The church is not to take on the role of the state and begin to legislate and to punish with fines and imprisonment. Nor is the state to interfere with the authority of the church in exercising spiritual discipline and censure. Each has its role and function under God as office bearers endowed with authority in their own place. The weapon of the church is the Word of God. But it should then also use that weapon by addressing those in authority. Though the church must pray for those in civil authority it must not then think that it need not proclaim the truth to those very magistrates for whom it prays.
Van Dellen and Monsma, in their Church Order commentary, write that when article 30 states that only ecclesiastical matters are to be dealt with we should not think this means that the “instituted church as such has no message for and interest in things governmental, social, economic, educational. It assuredly has.” 13 This is not a license, however, for the church to engage in all sorts of political action and lobbying. Nor should it be seen as a directive to set up all sorts of consistorial, classical or synodical committees to examine every kind of social and political problem in the land. The church’s task is to remain a beacon of truth in a dark world. But part of that task is to speak out on ethical issues of sufficient gravity.
There is no law regulating abortion in this country. Should the church not speak to this issue? Shall we not bear the burden of guilt with our fellow citizens for our silence? Throughout the western world, the “right to die” groups promote euthanasia. The “gay rights” lobby badgers governments into removing the bridle of laws against promiscuity, adultery and sodomy. Shall we be silent? We must speak out as individuals but should we not communicate to the magistrates that the church which prays for them according to the direction of Scripture also abhors these things because of the teaching of that same Scripture?

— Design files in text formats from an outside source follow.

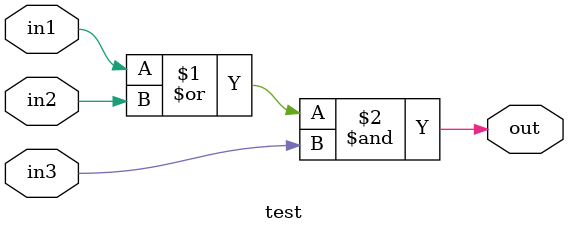
<source format=v>
module test(input in1, in2, in3, output out);
assign out = (in1 | in2) & in3;
endmodule

</source>
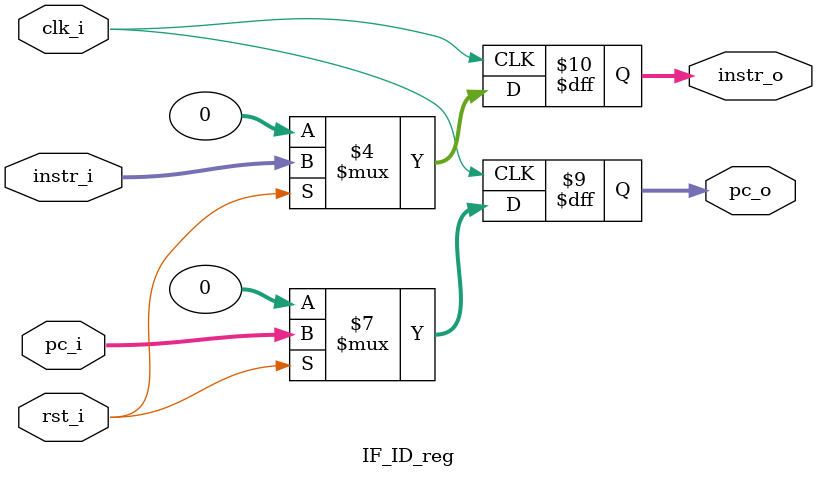
<source format=v>
/***************************************************
Student Name: 
Student ID: 
***************************************************/

`timescale 1ns/1ps

module IF_ID_reg(
	input          clk_i,
    	input          rst_i,
		

        input  		[32-1:0] pc_i,
        input		[32-1:0] instr_i,


	output reg [32-1:0] pc_o,
	output reg [32-1:0] instr_o
);

always@(posedge clk_i) begin
	if(~rst_i) 
		begin
			pc_o <= 32'd0;
	        	instr_o <= 32'd0;
	
		end
    	else 
		begin
			pc_o <= pc_i;
	        	instr_o <= instr_i;
		end
end

endmodule 
</source>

As J. Douma writes, “we must not pull the church and the world apart, but we must differentiate them.”14 The first use of the law must not be isolated from the gospel for then we will quickly fall into humanism. But neither should we negate it by leaving it to function only in the church, for then we fall into Anabaptism. We must “not close our eyes to this world, with which God, in His long suffering, still wants to concern himself. And if God also gives His law in order to make possible a bearable society for Gentiles and non-believers, then we cannot remove our hands from the world.”15
May the church then continue to be a light in this world, even as our nation abandons the direction given by God in His Word. Let the church also speak out on matters that affect the moral and ethical framework of our nation and so be a preserving salt. The church must raise a prophetic voice and point legislators and magistrates (for whom we pray) to the Word of God, lest the Lord turn in anger and come in judgment against our nation.